Ahora bien, el que Dios y nosotros sepamos y aceptemos nuestras fragilidades humanas, no es una excusa para dar rienda suelta a todo tipo de permisos morales, anímicos, espirituales y sociales, y luego taparlos con una linda sonrisa, buena actitud y un poco de cinismo. No se trata de aparentar ser buenos, aparentar estar bien, aparentar tener todo resuelto, sino que de realmente ser y vivir aquello.
Aunque entretenida la forma en que se plantea la idea en el video, seguro que lo que viste no es nada nuevo. Acostumbramos a responder de forma mecánica cuando al saludarnos nos preguntan “Cómo estás?” y respondemos sin pensarlo “bien y tú?”, aun cuando por dentro llevemos el corazón roto, la cabeza llena de problemas y el espíritu seco. Yo me lo he planteado y muchas veces he querido responder con frases de tipo “la verdad es que no estoy muy bien y veo pocas posibilidades de que la situación mejore pronto… y tú cómo estás?”, pero que pena decirle eso a un amigo que saludé en la calle, ¡qué me va a decir el pobre! mejor salir del paso con una respuesta automatizada y listo.
Desde estos saludos en la calle (tan cotidianos) hasta cosas más complejas, ya sea por cultura, por no querer incomodar a los demás, por vergüenza o simplemente por falta de amor propio; nos ponemos máscaras para evitar exponer lo que realmente somos. Hay mucho de falta de aceptación en esto, de renegar la realidad, de las consecuencias de nuestras decisiones o de no aceptar aquello que nos toca vivir. Actitud muy humana y comprensible (en especial cuando el camino es pedregoso y empinado) pero al mismo tiempo poco saludable, pues echar tierra sobre lo que realmente pasa en la vida, no solo no es una solución, sino que nos aísla de los demás y no soluciona nada, solo lo camufla.
Lo triste es que nos hemos vuelto expertos en el tema, desarrollando habilidades para enmascarar todo tipo de emociones, sentimientos, faltas y situaciones de la vida, haciéndolas parecer menos o más importantes según la ocasión.
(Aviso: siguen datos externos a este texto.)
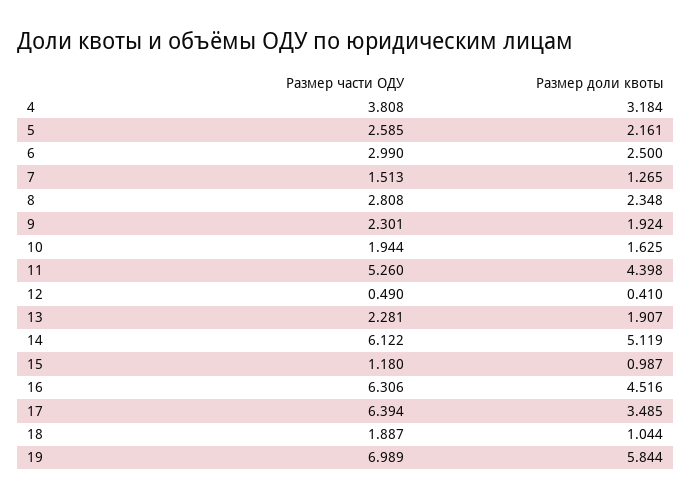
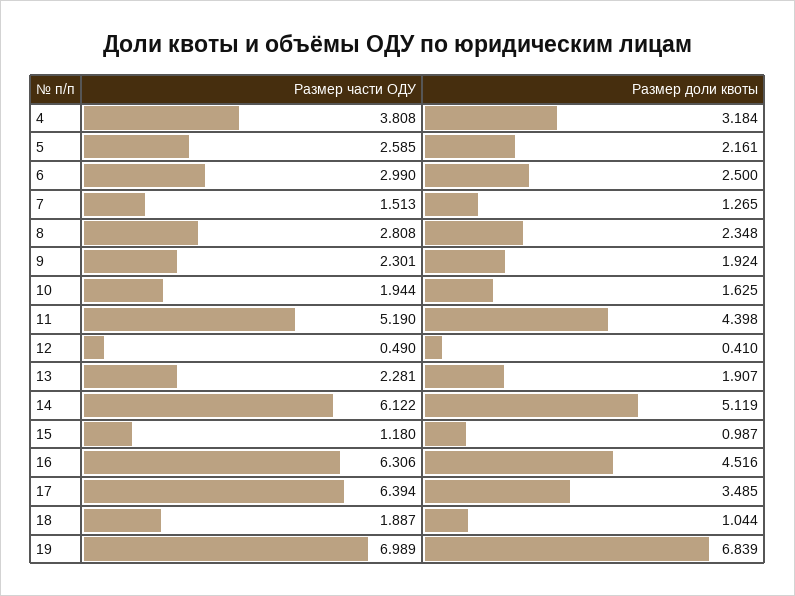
Размер части ОДУ, 11: 5.26 -> 5.19
Размер доли квоты, 19: 5.844 -> 6.839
Inflamos nuestro currículum para tener más prestigio; hablamos en “difícil” para parecer más inteligentes; ponemos cara de solemnidad y recogimiento para vernos más piadosos; sonreímos a chistes malos y decimos “mmm qué rico!” aun cuando la comida no quedó tan rica.
Lo más duro de todo esto es cuando nos ponemos estas máscaras frente a Dios y frente a nuestros hermanos de comunidad. He perdido la cuenta de la cantidad de veces que he cantado alegres canciones, cargadas de esperanza y fe en sus letras, mientras en el corazón sentía absolutamente todo lo contrario. Le decía a Dios cosas que realmente no estaba sintiendo. Hay mucho de bueno en esa actitud, en mantenerse alabando y adorando a Dios sin importar las circunstancias, pero también hay mucho de mentira y de ritual vacío, cuando nuestra alabanza es más bien un karaoke y no algo que salga del corazón.
Por eso, la invitación más que una conversión de las actitudes de forma radical (aunque si te animas, mucho mejor) es que comencemos el camino gradualmente y que sea a Dios, al primero al que miremos con el rostro descubierto, sin mentiras, sin intentar quedar bien, sin buscar justificar todo o acomodar la realidad. Ya se irá afirmando el carácter, el amor propio, la autoestima y de esta forma poder caminar desenmascaradamente por la vida, acogiendo las circunstancias que el Señor nos presenta, abrazando la vida como un don y no como una carga, aceptando las propias fragilidades comprendiendo que no nos restan valor como persona y por sobre todo, dejándonos ver por los demás como somos en realidad, para amar y ser amados en libertad.